When you’re in college and covering tuition and living expenses, it’s important to watch every penny. That’s why many people who are getting their education are interested in learning about all of the college tax breaks that are available. If you’re wondering, do college students get tax breaks, this guide will help you to understand all of the different ways you could potentially cut your tax bill.
Do College Students Get Tax Breaks?
Tax breaks come in the form of deductions or credits. Both save you money on your tax bill, but they work differently.
- Deductions let you reduce taxable income by the amount you’re eligible to deduct.
- Tax credits reduce your tax bill directly.
So, for example, if you have $30,000 in taxable income and get a $2,000 deduction, then your taxable income comes down to $28,000. Your savings from the deduction equal the tax you’d have paid on the $2,000. On the other hand, credits would reduce your tax bill directly, so if you owed $5,000 and got a $2,000 deduction, you would only owe $3,000 in taxes and save the entire $2,000. The availability of college tax breaks depends on what your income is, as well as what you’re paying for. If you don’t have any income as a college student, you may not have to pay taxes — even without deductions and credits. Your parents may claim tax breaks if they cover your tuition in these situations. Or, some credits are refundable, so you could get more money back from the IRS than you paid in if you aren’t earning income but are paying tuition. If you are working and paying taxes on your own — or paying tuition on your own — then answering the question, do college students get tax breaks, becomes much more important.
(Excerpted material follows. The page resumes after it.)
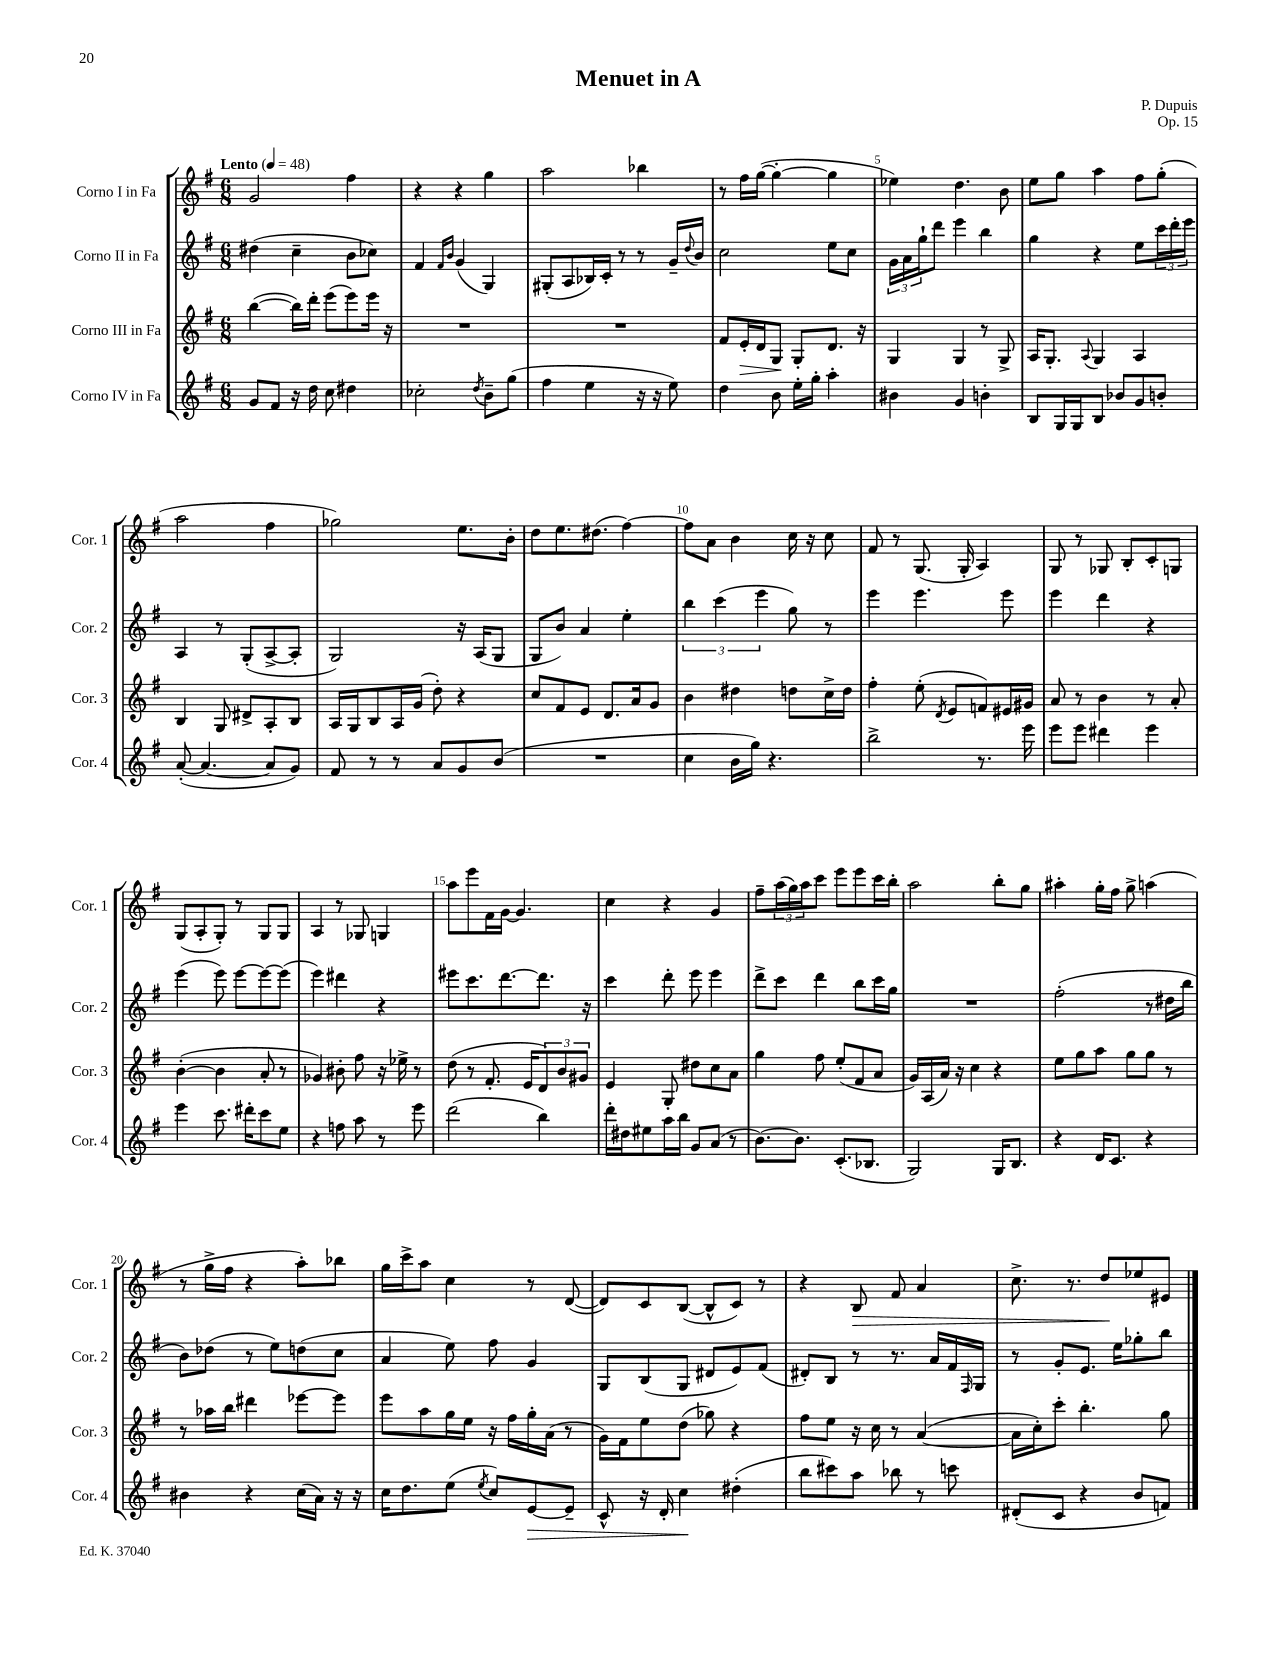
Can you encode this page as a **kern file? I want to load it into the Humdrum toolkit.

College Tax Breaks You May Be Eligible For
College tax breaks usually center around credits that help you cover tuition and other education costs. Here are some examples of deductions and credits you might be eligible for.
The American Opportunity Tax Credit
The American Opportunity Tax Credit provides a tax credit of up to $2,500 to help you cover tuition and other qualifying educational expenses. Up to 40% of the credit is refundable, which means if you qualify for the credit, the IRS might give you up to $1,000 back even if you didn’t actually owe any taxes for the year. This tax credit is capped based on income, and eligibility begins to phase out once your modified adjusted gross income exceeds $80,000 for single taxpayers or $160,000 for married joint filers. No credit is available once MAGI hits $90,000 or $180,000. You’ll claim the credit using Form 8863 when you submit your 1040 form. You may claim it for a maximum of four years total.
The Lifetime Learning Credit
The Lifetime Learning Credit is worth up to $2,000, and there is no limit to the number of times you can claim the credit if you have eligible educational expenses. This credit isn’t refundable, though, so you can reduce your tax liability to $0 with it but won’t get money back if you owe less in taxes than your credit is worth. There are income limits for this credit as well. For 2022, the credit begins to phase out once your modified adjusted gross income hits $80,000 for single filers or $160,000 for married joint filers. Like with the American Opportunity Tax Credit, you lose eligibility entirely with a MAGI above $90,000 or $180,000 for single and joint filers, respectively.
The Student Loan Interest Deduction
If you are paying eligible student loans, you can deduct up to $2,500 in interest costs on your loans. Your maximum deduction is the lesser of $2,500 or the actual interest you paid over the course of the year and you must be legally obligated to pay student loan interest in order to take this deduction. A deduction can reduce your taxable income but, as mentioned above, doesn’t directly reduce your tax bill. The savings come from not being taxed on up to $2,500 of income earned. If you do not have enough taxable income, you won’t be able to claim the full deduction, and deductions never result in a refund exceeding the tax you paid. There are income limits for claiming this deduction. You can claim the full deduction if your modified adjusted gross income is below $70,000 for single filers or $140,000 for joint filers. The deduction begins to phase out after that and is no longer available with an income above $85,000 or $165,000, respectively.
Do College Students Get Tax Breaks for Anything Else?
The rules for tax breaks change over time, and eligibility depends on many factors. For example, a Tuition and Fees Credit was available through the tax year 2020 that provided a deduction of up to $4,000 for qualifying tuition and educational expenses — but this deduction was not renewed. It may return in the future but is not currently available. In some cases, it is also possible to get state and federal tax savings for contributions to a 529 account, which helps to cover tuition costs. But the rules vary by state. Because tax rules are in flux and your situation determines what credits you can claim, it’s often best to talk with an accountant or use an online tax filing program to help you determine the opportunities for college tax breaks. That way, rather than just answering the question, do college students get tax breaks, you can find out what tax breaks you are personally eligible for. If you’re interested in reducing your education costs, you can also look into other options besides just claiming tax breaks. For example, if you have private student loans, you may wish to refinance them in order to reduce your interest rate and save on financing charges. By being proactive and controlling your finances in college and beyond, you can hopefully ensure you pay as little as possible for a high-quality education that will set you up for a secure future.